Готовили мы детей целый месяц. Я подошла к мероприятию со всей ответственностью: если уж выпал шанс, нужно его использовать по полной. Организовала языковые курсы, провела работу с родителями в духе: наши дети – первые делегаты страны, пионеры, по ним будут судить о тех, кто пойдет следом. Ну и про себя не забыла:
– В отряде должна быть абсолютная дисциплина, полное послушание, беспрекословное повиновение.
Надо ли говорить, что обалдевшие от удачи мамаши и подчиненные им папаши ринулись намыливать головы своим детям, муштровать, читать морали и напоминать: если бы не репутация родителей, вряд ли тебя взяли бы в поездку, – любим мы подавить авторитетом.
Отряд (см. выше) – это как у космонавтов, потому что у меня действительно было чувство, что мы – первые, кто отправляется в космос. Сейчас это вспоминается даже с умилением, если бы у этой истории не было печальной подкладки.
Нас встретили в аэропорту Шарль де Голль и отвезли ночевать в какую-то школу, разместили в спортзале, спали мы на матах. А утром мы отправились в переполненном поезде в провинцию. Конечно, после комфортабельных лагерей союзного масштаба вроде «Орленка» или «Артека», где, впрочем, ни я, ни родители моих детей никогда не были, а только видели это великолепие по телевизору, мы рассчитывали, что на Западе все еще круче. Мы думали, что для детей, особенно для одаренных, да еще со всего мира, там выстроены хрустальные дворцы с фонтанами.
Но, к нашему изумлению, привезли нас в какую-то школу, маленькую, вроде избушки без окон, без дверей. Точно без дверей, потому что двери спален были сняты и в проемах висели занавески из плотного материала. Но самое главное, стоял там невообразимый гвалт, дети бесились, галдели, бросались вещами, а один маленький негритенок забрался на стену, как паучок.

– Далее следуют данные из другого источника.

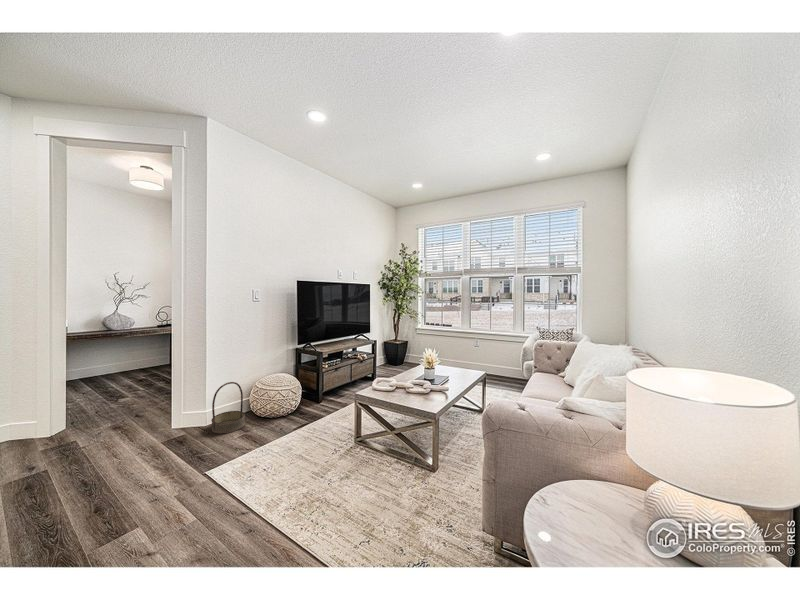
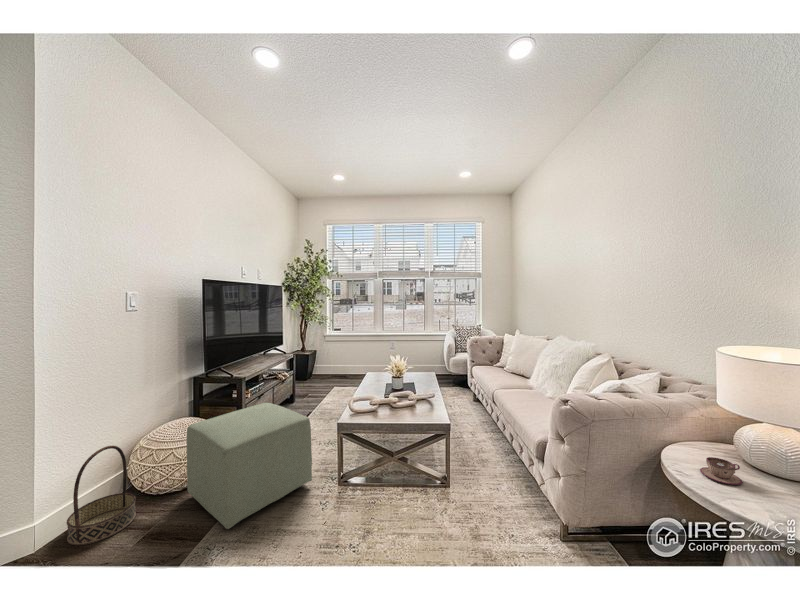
ottoman: none [271,373,340,447] -> present [187,403,312,529]
teacup: none [564,499,600,533] -> present [700,457,743,485]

Никто из взрослых не собирался успокаивать детей, хотя бы чтоб поздороваться.
Наших детей развели по разным спальням. Мы с опаской оставили вещи и отправились во двор. А во дворе новичкам предложили пройти ритуал братания: дети ложатся на землю и поочередно перекатываются вдоль шеренги.
Мои гордо вскинули головы, как герои-партизаны, которые никогда не сдадутся врагу. Мне пришлось вмешаться, попросить отложить экзекуцию, публичную казнь, как это виделось нам, гостям. У нас ведь для гостей все самое лучшее, стараются угодить, во всяком случае спрашивают, интересуются желаниями, состояниями…
– Тогда, – сказал лукавый директор лагеря, – вы сами поучаствуйте пока, покатайтесь, а дети пускай посмотрят, поучатся.
– Ну, знаете! – возмутилась я.
Умом я понимала, что в этом летнем лагере детям просто дают оторваться по полной; одаренные дети нуждаются в особом режиме движения (активном), питания и отдыха, но перейти черту, превратиться из гиперответственной, тренированной тети, несущей высоко знамя национальных достижений, я не могла. «Не могу поступиться принципами!» – как писала одна фанатка советского строя в самом начале перестройки. Именно так я себя и чувствовала – советским пионером-героем.
С отчаянием я осознавала, насколько все мы табуированы, с детства заговорены от того, чтобы стать свободным и счастливым. Французские воспитатели правы: свобода носит телесный характер! Тот, кто может свободно двигаться, без вечной оглядки и опасений, тот и счастлив…Печаль моя усугубилась, когда дети решили не сдаваться. В тот день нам не удалось сбросить оковы вековых табу…
– Будем драться! – крикнул мальчик из нашей делегации.
– Никто на вас не нападает! – обняла я его.
Я забрала детей, и мы, обиженные и возмущенные, пошли гулять отдельно от всей веселой международной компании.
А вечером одна из наших девочек, дочь топ-менеджера нефтяной компании, со слезами на глазах попросила по телефону:
– Папа, пришли за мной вертолет! Если не пришлешь, я выброшусь из окна, – настолько трудным для нее оказался конфликт ценностей, норм, установок…
Я перезванивала и успокаивала родителей. Ну в самом деле, не объявлять же нам войну Франции из-за того, что нас пригласили поиграть?
Слава богу, родители интересовались главным образом качеством питания – наследие голодных времен. Простительно, если учесть, что в России тогда здорово недоедали. Даже кино такое есть у нас, всенародно любимое, «Добро пожаловать, или Посторонним вход запрещен», в котором высмеивается директор лагеря, бюрократ и демагог, в положении которого я на время оказалась. Он тоже взвешивал детей и пристально следил за дисциплиной и питанием.